### Your goal
The reply should contain all the data below, repeated exactly, and none of the images.

━━ Extracted material ━━

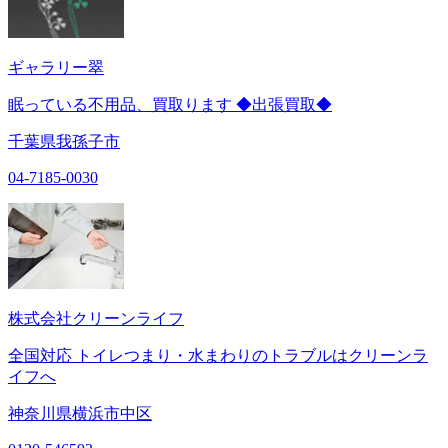
ギャラリー翠
眠っている不用品、買取ります ◆出張買取◆
千葉県我孫子市
04-7185-0030
株式会社クリーンライフ
全国対応 トイレつまり・水まわりのトラブルはクリーンラ
イフへ
神奈川県横浜市中区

━━━

### Result for this exercise
ギャラリー翠
眠っている不用品、買取ります ◆出張買取◆
千葉県我孫子市
04-7185-0030
株式会社クリーンライフ
全国対応 トイレつまり・水まわりのトラブルはクリーンラ
イフへ
神奈川県横浜市中区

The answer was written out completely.